In de regels is een voorwaardelijke bepaling opgenomen ter waarborging van de aanleg, het onderhoud en het in stand houding van de landschappelijke inpassing, zoals vastgelegd in het bijbehorende landschappelijk inpassingsplan.
Daarnaast zal een deel van het plangebied de agrarische functie behouden. Ook zijn regels opgenomen ter bescherming van archeologische waarden.
Hoofdstuk 3 Algemene regels
Voor dit hoofdstuk zijn er algemene bepalingen opgenomen die alleen betrekking hebben op de artikelen uit dit TAM-omgevingsplan. Hier zitten bijvoorbeeld algemene bouw- en functieregels in die gelden voor het gehele grondgebied van de locatie.

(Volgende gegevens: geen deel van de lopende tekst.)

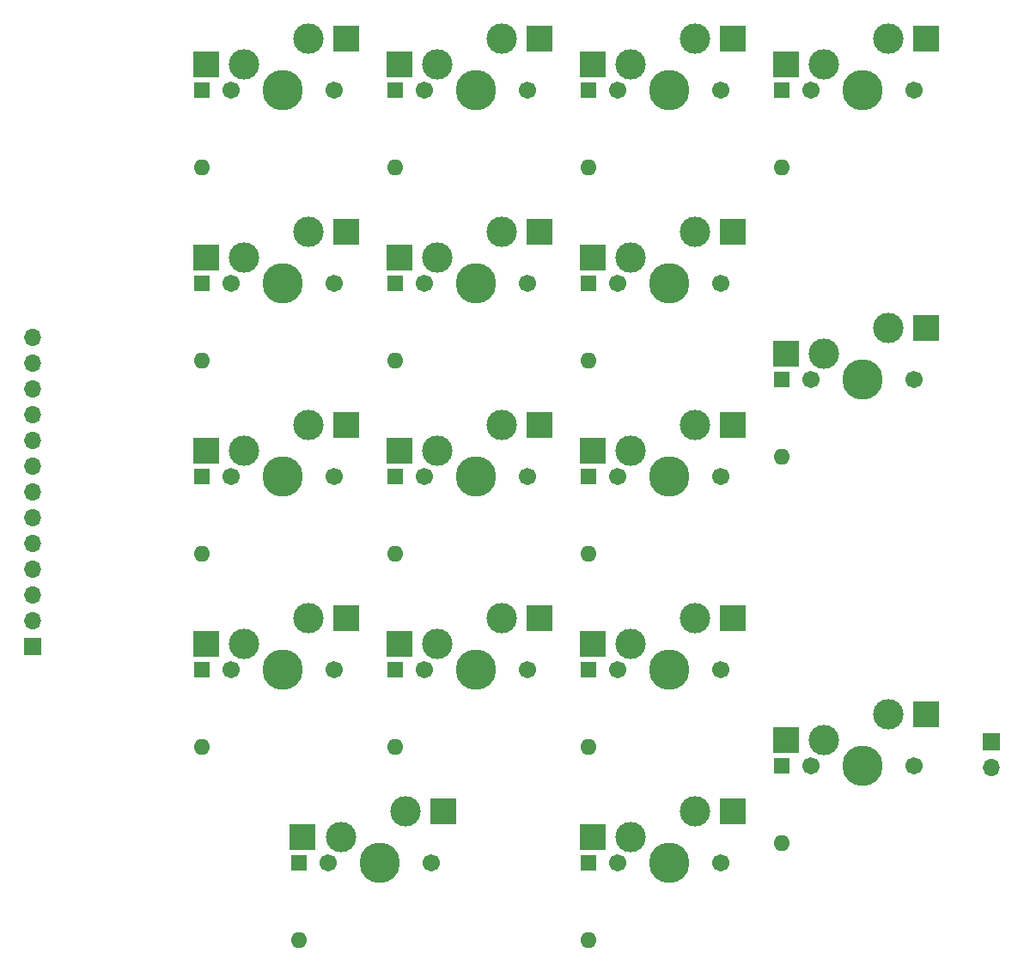
<source format=gbs>
G04 #@! TF.GenerationSoftware,KiCad,Pcbnew,(5.1.10)-1*
G04 #@! TF.CreationDate,2023-01-23T12:40:00+01:00*
G04 #@! TF.ProjectId,numpad,6e756d70-6164-42e6-9b69-6361645f7063,rev?*
G04 #@! TF.SameCoordinates,Original*
G04 #@! TF.FileFunction,Soldermask,Bot*
G04 #@! TF.FilePolarity,Negative*
%FSLAX46Y46*%
G04 Gerber Fmt 4.6, Leading zero omitted, Abs format (unit mm)*
G04 Created by KiCad (PCBNEW (5.1.10)-1) date 2023-01-23 12:40:00*
%MOMM*%
%LPD*%
G01*
G04 APERTURE LIST*
%ADD10R,2.550000X2.500000*%
%ADD11C,1.701800*%
%ADD12C,3.987800*%
%ADD13C,3.000000*%
%ADD14O,1.600000X1.600000*%
%ADD15R,1.600000X1.600000*%
%ADD16O,1.700000X1.700000*%
%ADD17R,1.700000X1.700000*%
G04 APERTURE END LIST*
D10*
X120233750Y-121285000D03*
D11*
X122713750Y-123825000D03*
X132873750Y-123825000D03*
D12*
X127793750Y-123825000D03*
D13*
X123983750Y-121285000D03*
X130333750Y-118745000D03*
D10*
X134083750Y-118745000D03*
X120233750Y-83185000D03*
D11*
X122713750Y-85725000D03*
X132873750Y-85725000D03*
D12*
X127793750Y-85725000D03*
D13*
X123983750Y-83185000D03*
X130333750Y-80645000D03*
D10*
X134083750Y-80645000D03*
X91658750Y-121285000D03*
D11*
X94138750Y-123825000D03*
X104298750Y-123825000D03*
D12*
X99218750Y-123825000D03*
D13*
X95408750Y-121285000D03*
X101758750Y-118745000D03*
D10*
X105508750Y-118745000D03*
X139283750Y-111760000D03*
D11*
X141763750Y-114300000D03*
X151923750Y-114300000D03*
D12*
X146843750Y-114300000D03*
D13*
X143033750Y-111760000D03*
X149383750Y-109220000D03*
D10*
X153133750Y-109220000D03*
X139283750Y-73660000D03*
D11*
X141763750Y-76200000D03*
X151923750Y-76200000D03*
D12*
X146843750Y-76200000D03*
D13*
X143033750Y-73660000D03*
X149383750Y-71120000D03*
D10*
X153133750Y-71120000D03*
X82133750Y-45085000D03*
D11*
X84613750Y-47625000D03*
X94773750Y-47625000D03*
D12*
X89693750Y-47625000D03*
D13*
X85883750Y-45085000D03*
X92233750Y-42545000D03*
D10*
X95983750Y-42545000D03*
D14*
X100806250Y-112395000D03*
D15*
X100806250Y-104775000D03*
D10*
X82133750Y-64135000D03*
D11*
X84613750Y-66675000D03*
X94773750Y-66675000D03*
D12*
X89693750Y-66675000D03*
D13*
X85883750Y-64135000D03*
X92233750Y-61595000D03*
D10*
X95983750Y-61595000D03*
D16*
X65087500Y-72072500D03*
X65087500Y-74612500D03*
X65087500Y-77152500D03*
X65087500Y-79692500D03*
X65087500Y-82232500D03*
X65087500Y-84772500D03*
X65087500Y-87312500D03*
X65087500Y-89852500D03*
X65087500Y-92392500D03*
X65087500Y-94932500D03*
X65087500Y-97472500D03*
X65087500Y-100012500D03*
D17*
X65087500Y-102552500D03*
D16*
X159543750Y-114458750D03*
D17*
X159543750Y-111918750D03*
D14*
X138906250Y-55245000D03*
D15*
X138906250Y-47625000D03*
D14*
X81756250Y-55245000D03*
D15*
X81756250Y-47625000D03*
D14*
X119856250Y-55245000D03*
D15*
X119856250Y-47625000D03*
D14*
X138906250Y-121920000D03*
D15*
X138906250Y-114300000D03*
D14*
X119856250Y-131445000D03*
D15*
X119856250Y-123825000D03*
D14*
X100806250Y-55245000D03*
D15*
X100806250Y-47625000D03*
D14*
X138906250Y-83820000D03*
D15*
X138906250Y-76200000D03*
D14*
X119856250Y-74295000D03*
D15*
X119856250Y-66675000D03*
D14*
X100806250Y-74295000D03*
D15*
X100806250Y-66675000D03*
D14*
X81756250Y-74295000D03*
D15*
X81756250Y-66675000D03*
D14*
X119856250Y-93345000D03*
D15*
X119856250Y-85725000D03*
D14*
X100806250Y-93345000D03*
D15*
X100806250Y-85725000D03*
D14*
X81756250Y-93345000D03*
D15*
X81756250Y-85725000D03*
D14*
X119856250Y-112395000D03*
D15*
X119856250Y-104775000D03*
D14*
X81756250Y-112395000D03*
D15*
X81756250Y-104775000D03*
D14*
X91281250Y-131445000D03*
D15*
X91281250Y-123825000D03*
D10*
X139283750Y-45085000D03*
D11*
X141763750Y-47625000D03*
X151923750Y-47625000D03*
D12*
X146843750Y-47625000D03*
D13*
X143033750Y-45085000D03*
X149383750Y-42545000D03*
D10*
X153133750Y-42545000D03*
X120233750Y-45085000D03*
D11*
X122713750Y-47625000D03*
X132873750Y-47625000D03*
D12*
X127793750Y-47625000D03*
D13*
X123983750Y-45085000D03*
X130333750Y-42545000D03*
D10*
X134083750Y-42545000D03*
X101183750Y-45085000D03*
D11*
X103663750Y-47625000D03*
X113823750Y-47625000D03*
D12*
X108743750Y-47625000D03*
D13*
X104933750Y-45085000D03*
X111283750Y-42545000D03*
D10*
X115033750Y-42545000D03*
X120233750Y-64135000D03*
D11*
X122713750Y-66675000D03*
X132873750Y-66675000D03*
D12*
X127793750Y-66675000D03*
D13*
X123983750Y-64135000D03*
X130333750Y-61595000D03*
D10*
X134083750Y-61595000D03*
X101183750Y-64135000D03*
D11*
X103663750Y-66675000D03*
X113823750Y-66675000D03*
D12*
X108743750Y-66675000D03*
D13*
X104933750Y-64135000D03*
X111283750Y-61595000D03*
D10*
X115033750Y-61595000D03*
X101183750Y-83185000D03*
D11*
X103663750Y-85725000D03*
X113823750Y-85725000D03*
D12*
X108743750Y-85725000D03*
D13*
X104933750Y-83185000D03*
X111283750Y-80645000D03*
D10*
X115033750Y-80645000D03*
X82133750Y-83185000D03*
D11*
X84613750Y-85725000D03*
X94773750Y-85725000D03*
D12*
X89693750Y-85725000D03*
D13*
X85883750Y-83185000D03*
X92233750Y-80645000D03*
D10*
X95983750Y-80645000D03*
X120233750Y-102235000D03*
D11*
X122713750Y-104775000D03*
X132873750Y-104775000D03*
D12*
X127793750Y-104775000D03*
D13*
X123983750Y-102235000D03*
X130333750Y-99695000D03*
D10*
X134083750Y-99695000D03*
X101183750Y-102235000D03*
D11*
X103663750Y-104775000D03*
X113823750Y-104775000D03*
D12*
X108743750Y-104775000D03*
D13*
X104933750Y-102235000D03*
X111283750Y-99695000D03*
D10*
X115033750Y-99695000D03*
X82133750Y-102235000D03*
D11*
X84613750Y-104775000D03*
X94773750Y-104775000D03*
D12*
X89693750Y-104775000D03*
D13*
X85883750Y-102235000D03*
X92233750Y-99695000D03*
D10*
X95983750Y-99695000D03*
M02*

</source>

Hoofdstuk 4: Overgangsrecht
Het is niet verplicht om in een TAM-omgevingsplan bepalingen op te nemen voor het overgangsrecht. Voor deze situatie is het opnemen van een overgangsbepaling ook niet noodzakelijk. De agrarische activiteiten zijn reeds beëindigd en blijven beëindigd.
Wanneer het TAM-omgevingsplan onherroepelijk is geworden, is de feitelijke situatie in overeenstemming met de planologische situatie.
De verbeelding behorende bij dit TAM-omgevingsplan is opgesteld conform de eisen van IMRO2012. Hierdoor zijn op de verbeelding wel ‘bestemmingen’ en ‘aanduidingen’ opgenomen. Dit is noodzakelijk zodat het plan gevalideerd kan worden via de site www.ruimtelijkeplannen.nl.